▶ [CONSIGNE 1]:
Dans l'extrait sur le cinéma, à quel sens la musique s'adresse-t-elle uniquement ?

▶ [EXTRAIT]:
....
Ainsi chaque découverte technique cinématographique a un sens bien déterminé: elle améliore l'impression visuelle. Le cinéma cherche à nous faire voir ceci, à nous faire voir cela. Constamment, dans son évolution technique, il s'adresse à notre oeil pour toucher notre compréhension et notre sensibilité. Il semble donc, dans sa vérité scientifique, devoir s'adresser uniquement à la vue comme la musique s'adresse uniquement à l'ouïe.
Je répète à tout instant ces mots ‘visuel, visuellement, vue, oeil’, Or, il existe un fait contradictoire. Si de par sa technique le cinéma est uniquement visuel, il se trouve que de par son esthétique morale, il dédaigne ce qui est purement visuel: l'image, pour ne s'attacher qu'à reproduire des expressions où l'image tient peutêtre une place, mais non la plus importante.
Par exemple le cinéma enregistre des clichés photographiques, non pour émouvoir ‘visuellement’ mais pour raconter ou embellir des anecdotes qui n'ont pas été essentiellement créées pour être vues, mais pour être lues ou entendues. Et au lieu de s'attacher à la valeur de l'image et à ses rythmes, les oeuvres actuelles s'attachent à servir la continuité glissante d'une action dramatique arbitraire.
Confusion des valeurs. Deux artistes se parlent au cours d'une scène. Erreur. Les expressions silencieuses de leur visags seules seront visuelles. Or, dans le cinéma dramatique comptent, hélas, plus les faits que les expressions.
Donc, l'instrument cinégraphique dans ses possibilités scientifiques est conçu pour un but, l'inspiration cinégraphique classique et commerciale en poursuit un autre. Où se trouve la vérité? Je le pense, dans I instrument qui a créé le septième art.
....
▶ [CONSIGNE 2]:
Relevez chacune des lignes ci-dessous qui contient la chaîne « kern », en respectant la casse.

▶ [DONNÉES FOURNIES]:
....
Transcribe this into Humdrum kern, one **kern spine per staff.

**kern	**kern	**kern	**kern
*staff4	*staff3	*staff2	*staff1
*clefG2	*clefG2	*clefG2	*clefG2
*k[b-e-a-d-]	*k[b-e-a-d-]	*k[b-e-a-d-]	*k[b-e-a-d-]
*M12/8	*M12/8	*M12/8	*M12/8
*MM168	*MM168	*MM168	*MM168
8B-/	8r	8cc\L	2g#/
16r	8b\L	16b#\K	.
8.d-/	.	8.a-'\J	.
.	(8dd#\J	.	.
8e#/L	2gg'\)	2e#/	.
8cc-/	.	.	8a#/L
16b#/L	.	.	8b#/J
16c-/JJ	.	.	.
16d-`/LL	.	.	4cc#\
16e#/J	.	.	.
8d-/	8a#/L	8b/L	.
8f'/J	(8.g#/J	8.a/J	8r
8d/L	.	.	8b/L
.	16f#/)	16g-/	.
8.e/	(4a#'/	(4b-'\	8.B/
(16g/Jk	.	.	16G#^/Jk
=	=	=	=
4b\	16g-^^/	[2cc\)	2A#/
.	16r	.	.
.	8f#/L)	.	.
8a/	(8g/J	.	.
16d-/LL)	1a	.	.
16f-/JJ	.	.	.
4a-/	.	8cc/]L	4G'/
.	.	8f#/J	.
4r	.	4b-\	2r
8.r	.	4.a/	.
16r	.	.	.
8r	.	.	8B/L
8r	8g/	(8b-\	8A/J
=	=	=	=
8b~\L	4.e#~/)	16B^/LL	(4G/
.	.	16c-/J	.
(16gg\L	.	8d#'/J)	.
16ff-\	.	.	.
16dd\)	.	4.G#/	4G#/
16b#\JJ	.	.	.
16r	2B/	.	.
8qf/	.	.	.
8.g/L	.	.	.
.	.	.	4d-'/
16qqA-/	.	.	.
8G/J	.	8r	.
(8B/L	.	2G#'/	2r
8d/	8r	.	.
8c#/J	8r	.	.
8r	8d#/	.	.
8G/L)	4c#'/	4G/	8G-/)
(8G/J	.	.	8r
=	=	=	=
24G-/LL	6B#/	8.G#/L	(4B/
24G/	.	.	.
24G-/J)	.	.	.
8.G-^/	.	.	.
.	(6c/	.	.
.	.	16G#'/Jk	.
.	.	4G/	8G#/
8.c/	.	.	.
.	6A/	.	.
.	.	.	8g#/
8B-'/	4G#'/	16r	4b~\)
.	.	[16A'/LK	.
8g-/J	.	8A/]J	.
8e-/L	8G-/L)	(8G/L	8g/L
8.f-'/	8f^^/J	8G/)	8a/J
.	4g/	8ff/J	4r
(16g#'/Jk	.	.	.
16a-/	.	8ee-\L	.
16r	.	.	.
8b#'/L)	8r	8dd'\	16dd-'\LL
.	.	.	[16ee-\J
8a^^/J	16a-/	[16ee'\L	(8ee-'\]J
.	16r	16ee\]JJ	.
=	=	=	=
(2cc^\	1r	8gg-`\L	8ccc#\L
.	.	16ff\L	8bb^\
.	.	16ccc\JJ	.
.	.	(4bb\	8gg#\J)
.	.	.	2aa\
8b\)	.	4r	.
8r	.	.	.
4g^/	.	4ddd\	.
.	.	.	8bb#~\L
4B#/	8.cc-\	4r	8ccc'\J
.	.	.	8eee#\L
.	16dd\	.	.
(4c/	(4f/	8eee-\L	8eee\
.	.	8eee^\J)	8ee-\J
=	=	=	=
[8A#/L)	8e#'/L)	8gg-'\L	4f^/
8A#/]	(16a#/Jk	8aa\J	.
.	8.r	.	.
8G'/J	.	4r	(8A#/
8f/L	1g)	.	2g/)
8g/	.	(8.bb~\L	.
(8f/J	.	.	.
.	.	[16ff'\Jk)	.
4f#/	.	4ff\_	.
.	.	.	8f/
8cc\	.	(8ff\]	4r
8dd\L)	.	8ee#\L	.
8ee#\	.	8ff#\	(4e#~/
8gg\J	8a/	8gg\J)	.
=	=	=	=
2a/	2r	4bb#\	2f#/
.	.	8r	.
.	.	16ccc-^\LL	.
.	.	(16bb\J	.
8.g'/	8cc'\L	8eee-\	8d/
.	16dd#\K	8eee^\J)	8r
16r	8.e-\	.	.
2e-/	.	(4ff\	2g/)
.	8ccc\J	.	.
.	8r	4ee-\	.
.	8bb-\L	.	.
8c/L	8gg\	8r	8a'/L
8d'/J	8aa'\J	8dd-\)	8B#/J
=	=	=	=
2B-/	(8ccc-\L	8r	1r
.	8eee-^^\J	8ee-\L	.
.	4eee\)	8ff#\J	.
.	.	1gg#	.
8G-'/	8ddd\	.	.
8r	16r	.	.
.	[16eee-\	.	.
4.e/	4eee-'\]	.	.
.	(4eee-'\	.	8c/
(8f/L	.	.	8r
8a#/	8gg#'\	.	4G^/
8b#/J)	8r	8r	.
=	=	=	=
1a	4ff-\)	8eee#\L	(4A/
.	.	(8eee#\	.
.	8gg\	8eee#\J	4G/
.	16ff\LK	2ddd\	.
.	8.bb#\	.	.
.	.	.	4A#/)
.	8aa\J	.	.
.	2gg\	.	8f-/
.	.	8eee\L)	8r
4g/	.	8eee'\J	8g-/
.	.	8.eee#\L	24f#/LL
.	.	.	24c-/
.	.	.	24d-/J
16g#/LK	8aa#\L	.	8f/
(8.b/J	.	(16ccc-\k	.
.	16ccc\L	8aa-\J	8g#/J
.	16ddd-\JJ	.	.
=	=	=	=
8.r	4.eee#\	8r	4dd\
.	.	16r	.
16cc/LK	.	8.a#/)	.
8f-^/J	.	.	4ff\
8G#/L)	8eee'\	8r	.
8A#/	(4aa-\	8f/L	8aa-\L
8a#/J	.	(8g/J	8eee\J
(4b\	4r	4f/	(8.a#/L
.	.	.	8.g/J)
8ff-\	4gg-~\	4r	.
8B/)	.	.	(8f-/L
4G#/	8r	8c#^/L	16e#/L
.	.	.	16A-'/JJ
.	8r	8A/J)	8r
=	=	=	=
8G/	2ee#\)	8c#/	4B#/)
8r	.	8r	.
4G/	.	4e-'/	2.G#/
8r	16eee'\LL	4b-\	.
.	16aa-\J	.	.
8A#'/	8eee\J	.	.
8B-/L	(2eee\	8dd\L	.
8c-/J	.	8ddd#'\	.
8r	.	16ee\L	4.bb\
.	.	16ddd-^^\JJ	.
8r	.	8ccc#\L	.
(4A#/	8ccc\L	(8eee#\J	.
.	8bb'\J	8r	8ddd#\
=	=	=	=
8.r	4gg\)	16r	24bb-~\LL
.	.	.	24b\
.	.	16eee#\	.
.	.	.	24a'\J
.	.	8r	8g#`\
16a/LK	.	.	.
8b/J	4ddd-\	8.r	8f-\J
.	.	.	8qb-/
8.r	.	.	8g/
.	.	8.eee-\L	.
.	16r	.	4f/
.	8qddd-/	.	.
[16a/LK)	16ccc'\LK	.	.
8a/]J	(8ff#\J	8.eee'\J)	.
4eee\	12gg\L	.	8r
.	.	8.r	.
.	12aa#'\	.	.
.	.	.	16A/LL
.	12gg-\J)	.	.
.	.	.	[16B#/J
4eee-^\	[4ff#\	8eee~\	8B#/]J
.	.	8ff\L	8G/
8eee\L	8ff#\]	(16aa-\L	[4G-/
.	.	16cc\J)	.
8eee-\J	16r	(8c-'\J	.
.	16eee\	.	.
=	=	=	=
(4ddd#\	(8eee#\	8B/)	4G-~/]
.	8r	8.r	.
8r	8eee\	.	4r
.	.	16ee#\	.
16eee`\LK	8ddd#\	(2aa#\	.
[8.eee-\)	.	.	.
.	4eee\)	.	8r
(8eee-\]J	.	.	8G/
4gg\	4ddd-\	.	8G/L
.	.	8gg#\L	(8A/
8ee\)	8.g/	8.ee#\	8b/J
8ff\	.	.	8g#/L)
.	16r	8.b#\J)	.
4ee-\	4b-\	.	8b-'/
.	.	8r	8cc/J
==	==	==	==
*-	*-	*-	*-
....
▶ [RÉPONSE 1]:
La musique s'adresse uniquement à l'ouïe.

▶ [RÉPONSE 2]:
Transcribe this into Humdrum kern, one **kern spine per staff.
**kern	**kern	**kern	**kern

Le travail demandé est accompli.